## [Problem to work on]
Identify, in the records below, every line where the string "Carretera" appears, and copy each such line.
=====
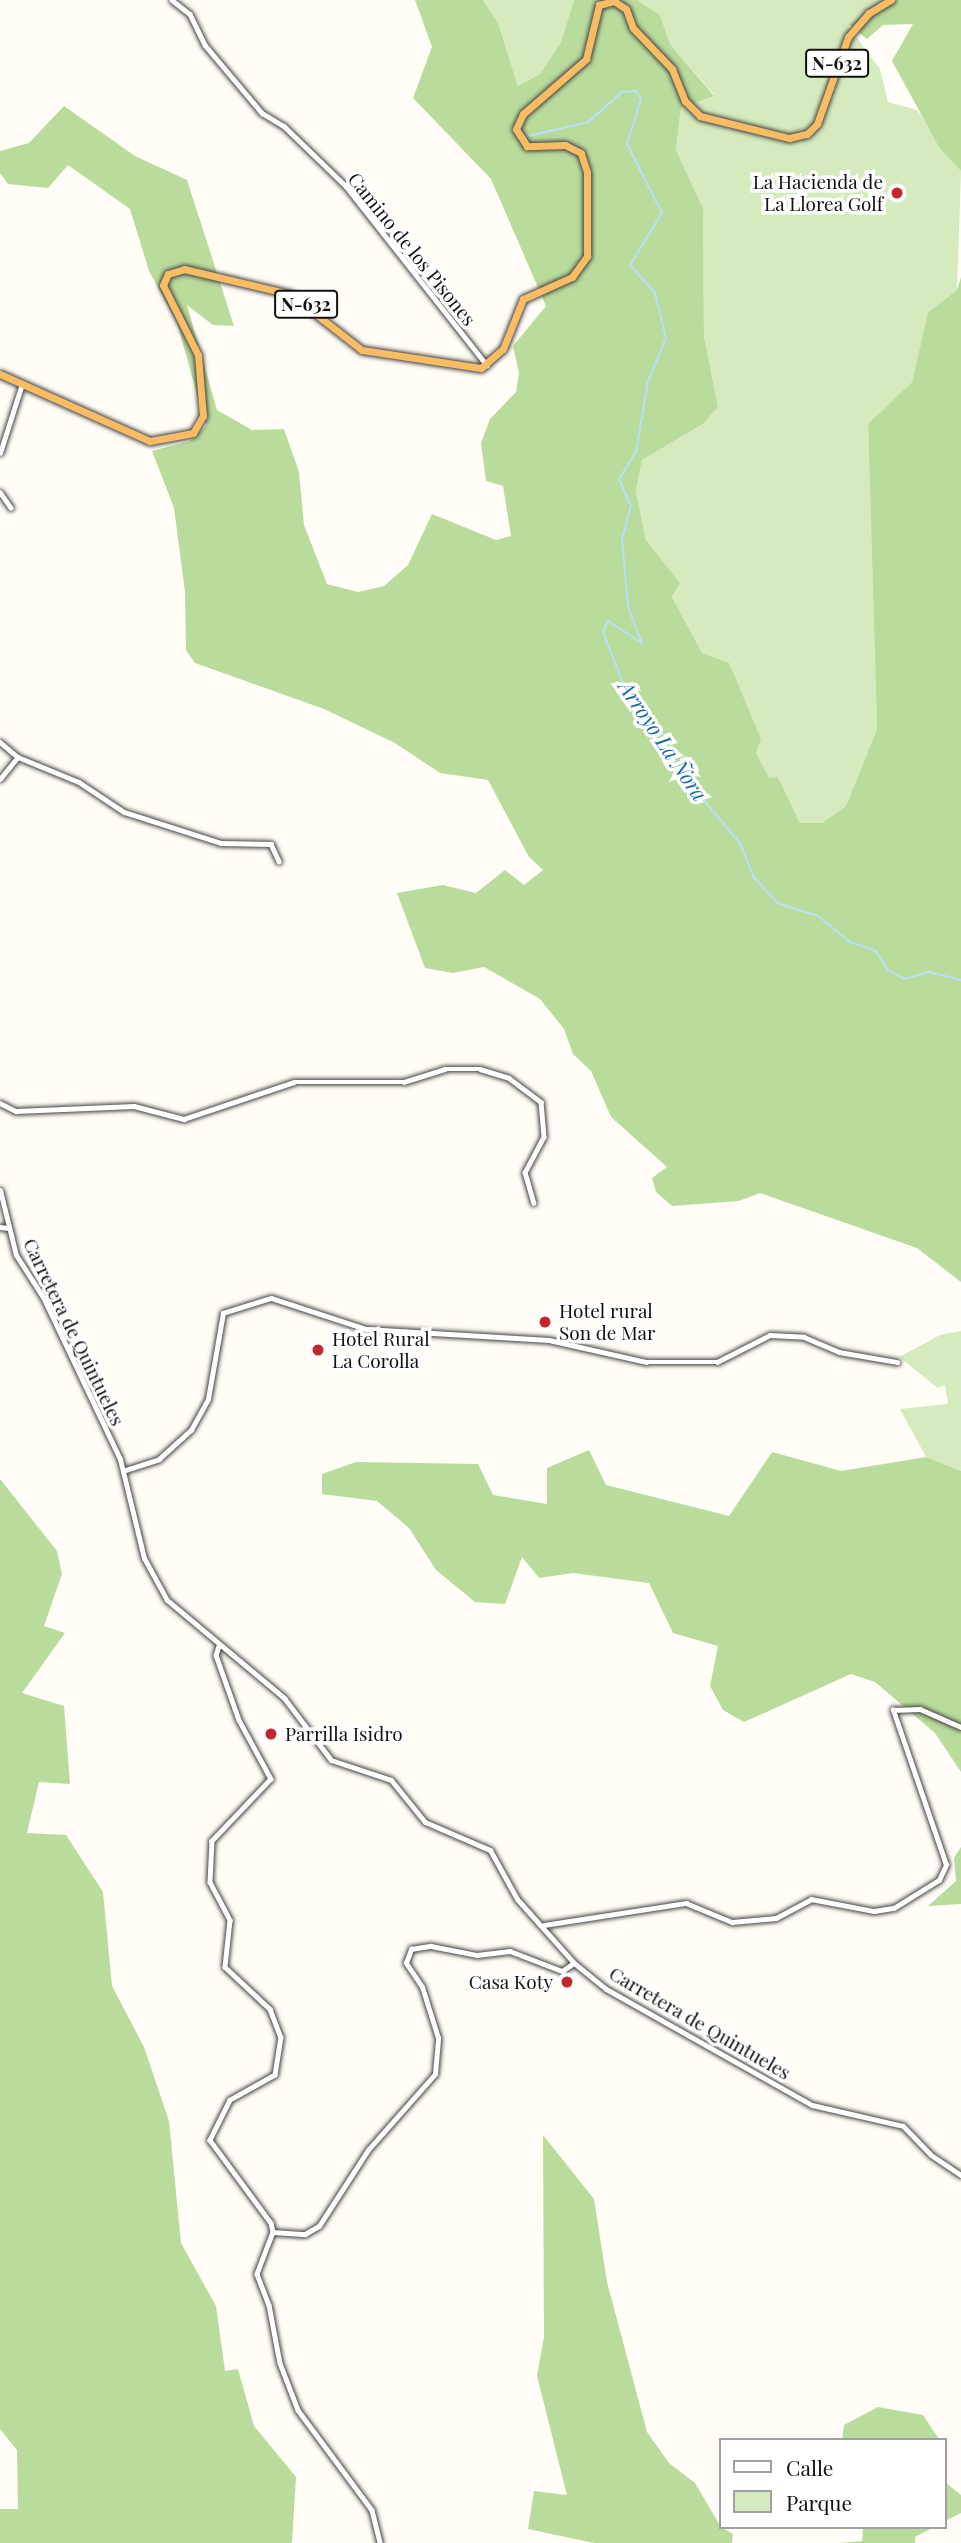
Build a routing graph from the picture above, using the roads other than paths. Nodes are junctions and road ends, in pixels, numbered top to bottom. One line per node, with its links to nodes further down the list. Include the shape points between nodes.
1 (172, 0): 3 (street, Camino de los Pisones, via 190,14 205,45 262,113 284,126 346,186)
2 (891, 0): 3 (highway, N-632, via 848,37 820,119 801,136 769,135 700,116 685,101 672,69 645,45 626,9 614,1 599,5 581,65 518,121 519,141 527,146 565,145 581,153 587,172 590,243 572,276 523,299 503,349)
3 (488, 365): 5 (highway, N-632, via 471,369 362,350 290,294 175,269 163,285 194,340 203,398 203,416 193,433 150,441)
4 (0, 374): 5 (highway, N-632)
5 (22, 384): 6 (street)
6 (0, 453)
7 (0, 492): 8 (street)
8 (10, 508)
9 (0, 742): 10 (street)
10 (18, 757): 11 (street); 12 (street, via 79,782 124,812 221,843 271,844)
11 (0, 779)
12 (279, 861)
13 (0, 1103): 15 (street, via 16,1111 134,1106 184,1119 294,1082 404,1082 445,1069 480,1069 509,1078 541,1102 544,1137 525,1172)
14 (0, 1190): 17 (street, Carretera de Quintueles)
15 (534, 1203)
16 (0, 1227): 17 (street)
17 (9, 1228): 19 (street, Carretera de Quintueles, via 16,1255 43,1297)
18 (897, 1362): 19 (street, via 839,1352 804,1337 770,1335 717,1362 647,1362 549,1340 366,1329 271,1298 223,1313 208,1399 191,1430 159,1459)
19 (122, 1471): 20 (street, Carretera de Quintueles, via 155,1583)
20 (219, 1646): 22 (street, Carretera de Quintueles, via 294,1707 331,1760 391,1780 425,1822 491,1850 517,1899); 25 (street, via 216,1655 239,1720 271,1779 212,1841 210,1882 230,1920 225,1967 270,2009 281,2037 275,2075 229,2100 210,2140 225,2166 244,2180)
21 (961, 1727): 22 (street, via 919,1709 893,1710 946,1865 939,1880 894,1908 874,1911 811,1899 776,1917 732,1922 686,1903)
22 (544, 1925): 23 (street, Carretera de Quintueles)
23 (574, 1963): 24 (street, Carretera de Quintueles, via 629,2004 812,2105 903,2126 931,2155); 25 (street, via 562,1971 510,1951 477,1955 431,1946 411,1949 406,1963 422,1987 438,2038 435,2074 391,2120 319,2225 304,2234)
24 (961, 2175)
25 (273, 2232): 26 (street, via 257,2274 269,2305 280,2363 298,2410 372,2510)
26 (380, 2543)

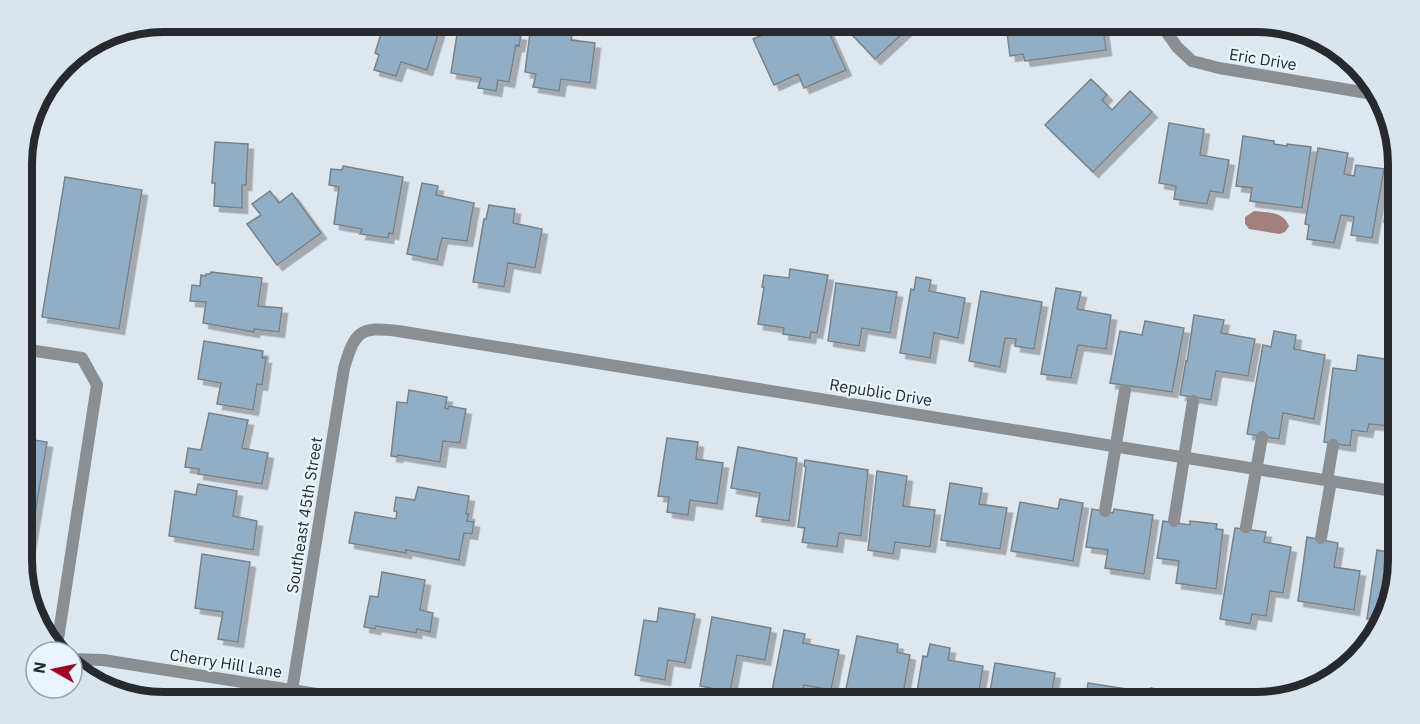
=====
## [Reply to the task]
14 (0, 1190): 17 (street, Carretera de Quintueles)
17 (9, 1228): 19 (street, Carretera de Quintueles, via 16,1255 43,1297)
19 (122, 1471): 20 (street, Carretera de Quintueles, via 155,1583)
20 (219, 1646): 22 (street, Carretera de Quintueles, via 294,1707 331,1760 391,1780 425,1822 491,1850 517,1899); 25 (street, via 216,1655 239,1720 271,1779 212,1841 210,1882 230,1920 225,1967 270,2009 281,2037 275,2075 229,2100 210,2140 225,2166 244,2180)
22 (544, 1925): 23 (street, Carretera de Quintueles)
23 (574, 1963): 24 (street, Carretera de Quintueles, via 629,2004 812,2105 903,2126 931,2155); 25 (street, via 562,1971 510,1951 477,1955 431,1946 411,1949 406,1963 422,1987 438,2038 435,2074 391,2120 319,2225 304,2234)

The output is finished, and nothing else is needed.